If you google image Audax watches quite a few come up. It looks like one of those small Swiss companies that didn't survive the coming of quartz. It looks a beauty, lovely little watch. Can you get better pics of the case and movement?

I think Audax might have been a scion of Fortis. :buba:


----------



## Regans (Aug 5, 2013)

I'm not sure how to get to the movement but I will take some better pics. I don't think the strap is the original and I don't think it does the watch justice


----------



## Regans (Aug 5, 2013)




----------



## sharpie87 (Aug 5, 2013)

very nice looking watch


----------



## AVO (Nov 18, 2012)

Nah, strap's rubbish but the watch is gorgeous...I have a weakness for old gold. If I may suggest a dark chocolate brown crocodile. I have a 9ct Smiths of the same year, and look what a new strap did for it!


----------



## Regans (Aug 5, 2013)

Yea the strap will be changed soon. The watch is quite fragile though. The glass can be removed very easily and clips back on so I am a bit scared to wear it because the sentimental value is so high.


----------



## AVO (Nov 18, 2012)

Find a good local watchmaker who can sort it for you. It's worth getting it serviced and fixed up.


----------



## Regans (Aug 5, 2013)

I def will and I will get some pics up asap. The watch itself still works perfectly once wound up which is great.


----------



## Stuno1 (Jul 31, 2013)

Wonderful sentimental piece. Great to inherit.


----------



## harryblakes7 (Oct 1, 2010)

Nice, Audax movements were usually of a very high quality are were also gilded and of similar appearance to Omega gilded movements............


----------



## Jeremy Fisher (Jan 28, 2012)

If you can open the case (or get it done by a watchmaker/jeweller) the hallmark should tell you more about where the watch was cased and by whom.


----------



## clockworkorange (Jan 9, 2012)

very nice watch mate ,looks like the front bezel snaps off leaving the back and lugs etc and the movement in the back.

i wouldn't try this unless your confident as its easy to mark the gold and scratch the dial.

its deffinatly worth it the effort though ,if its working then i would leave it as it looks pretty clean


----------



## mel (Dec 6, 2006)

Tell us where you are located and a member may recommend a good watchmaker in the area :yes:

:weed:


----------



## lenny2007 (Aug 5, 2013)

Lovely looking watch, the symbol on the side of the crown looks interesting?
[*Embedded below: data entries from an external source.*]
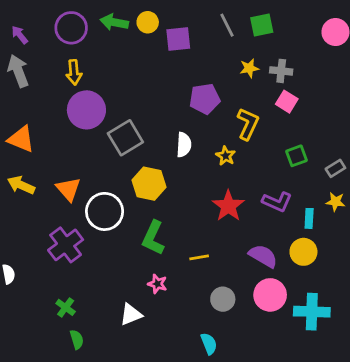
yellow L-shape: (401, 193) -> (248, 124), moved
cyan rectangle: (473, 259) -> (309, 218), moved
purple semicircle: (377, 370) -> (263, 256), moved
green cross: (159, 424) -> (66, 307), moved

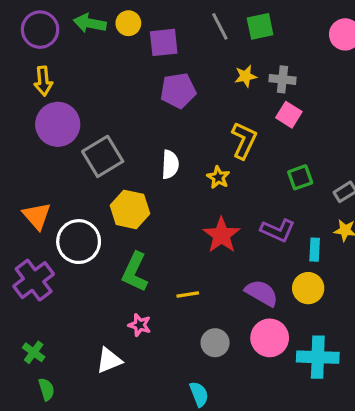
purple pentagon: (205, 99) -> (178, 91), moved

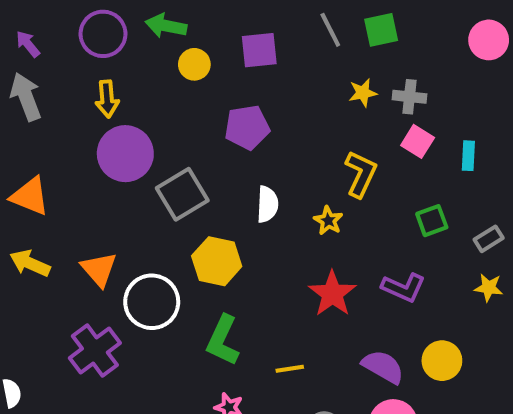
yellow circle: (128, 23) -> (194, 64), moved
purple pentagon: (178, 91) -> (247, 127), moved
cyan rectangle: (315, 250) -> (468, 156), moved

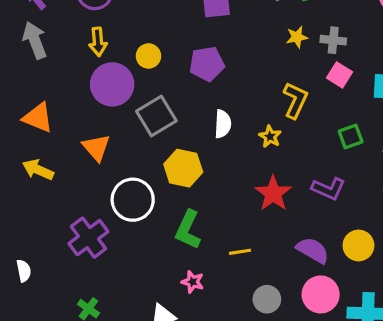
yellow circle: (194, 64) -> (148, 56), moved
orange triangle: (99, 269) -> (96, 148), moved

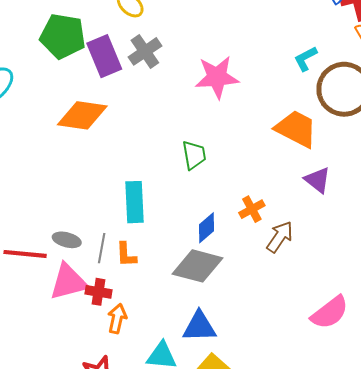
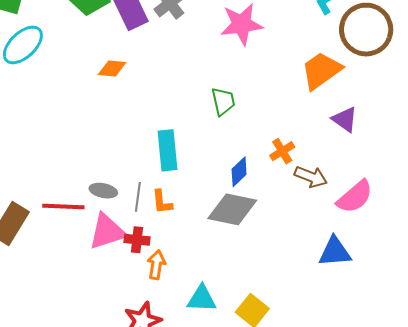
orange diamond: (82, 115) -> (112, 68), size x0.6
orange trapezoid: (296, 129) -> (321, 71), turned -60
brown arrow: (280, 237) -> (311, 177), turned 80
pink semicircle: (330, 312) -> (355, 197), moved
blue triangle: (199, 327) -> (335, 252), moved

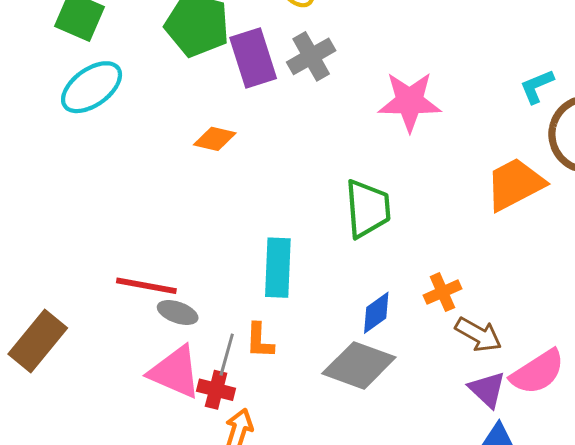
green trapezoid: (223, 101) -> (368, 209), size x1.4
purple triangle: (345, 119) -> (487, 389), moved
gray line: (138, 197) -> (227, 355), moved
red line: (63, 206) -> (146, 286), moved
pink triangle: (107, 232) -> (175, 372), turned 33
Agree with AVO, a strap similar to his will make it look the part!!


----------



## Regans (Aug 5, 2013)

I'm in the Swansea area. I'm not confident enough to take it apart because I really wouldn't want to damage it


----------



## Euurie (Mar 1, 2013)

AVO said:


> Nah, strap's rubbish but the watch is gorgeous...I have a weakness for old gold. If I may suggest a dark chocolate brown crocodile. I have a 9ct Smiths of the same year, and look what a new strap did for it!


Great, now i want one too. :wallbash:


----------



## Regans (Aug 5, 2013)

I agree that strap really sets the watch off


----------



## jackinbox99 (Aug 21, 2013)

Very nice watch. My dads got an Onsa watch which he bought new in the 50`s from Switzerland and that looks very similar. Unfortunately looks like my dads watch isnt worth much now, and he should have got a Rolex or something instead at the time!


----------